Heading home for the holidays? Get ready for some traditional Christmas goose, figgy pudding, apple pie, and … a TSA body scan. A little-noticed change in regulations from DHS last week can now require travelers to use the body scanners rather than opt out for a physical pat-down, CBS reports:
Most holiday travelers will be driving this year, but heightened airport security measures may cause inconvenience for the nearly 6 million who are expected to get on an airplane. In light of the Paris attacks, the TSA is changing its passenger screening protocols regarding airport body scanners, reports CBS News correspondent Jeff Pegues.
The Department of Homeland Security quietly made these changes last week.
DHS officials wrote in a document that the TSA was updating “the ability of individuals to opt-out of AIR (Advanced Imaging Technology) screening in favor of physical screening.” This now clears the way for the TSA to “direct mandatory body scanner screening for some passengers as warranted by security considerations.”
Over the years, the technology has evolved. Those body scanners that some critics labeled “virtual strip searches” are gone in favor of machines which replace an individual’s image with that of a generic figure. Officials believe this lessens privacy concerns.
Interestingly, CBS correspondent Jeff Pegues reports that the Paris terrorist attack is what drove these changes.
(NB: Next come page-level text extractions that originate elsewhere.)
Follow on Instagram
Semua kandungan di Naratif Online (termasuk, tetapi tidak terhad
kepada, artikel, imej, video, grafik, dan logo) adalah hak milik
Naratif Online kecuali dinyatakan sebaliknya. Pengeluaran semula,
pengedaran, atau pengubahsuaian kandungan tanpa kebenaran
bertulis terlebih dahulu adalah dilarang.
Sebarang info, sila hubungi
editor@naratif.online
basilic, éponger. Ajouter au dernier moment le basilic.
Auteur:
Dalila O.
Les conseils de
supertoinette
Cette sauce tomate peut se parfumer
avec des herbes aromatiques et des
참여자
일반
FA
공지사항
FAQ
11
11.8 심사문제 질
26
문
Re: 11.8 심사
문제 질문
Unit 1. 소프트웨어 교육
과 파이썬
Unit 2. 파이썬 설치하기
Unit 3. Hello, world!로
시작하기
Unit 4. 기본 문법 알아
That seems a bit strange, given that the Paris attack had nothing to do with aviation at all. Perhaps some of the material used for the suicide bombs might have had counterterrorism officials worried that they could get some explosives past security, but as Pegues also reminds us, TSA routinely fails to detect potential explosives even when they are made of materials they can detect.
Something tells me that the TSA’s 96% failure rate has less to do with scanner opt-outs and more to do with issues relating to competency, and that this heightened alert has more to do with the recognition that we’re still very vulnerable despite all of the security theater at the airport. Perhaps the mandatory scans will compensate for that, and if so, fine — but the better approach would be to rethink airport security from top to bottom.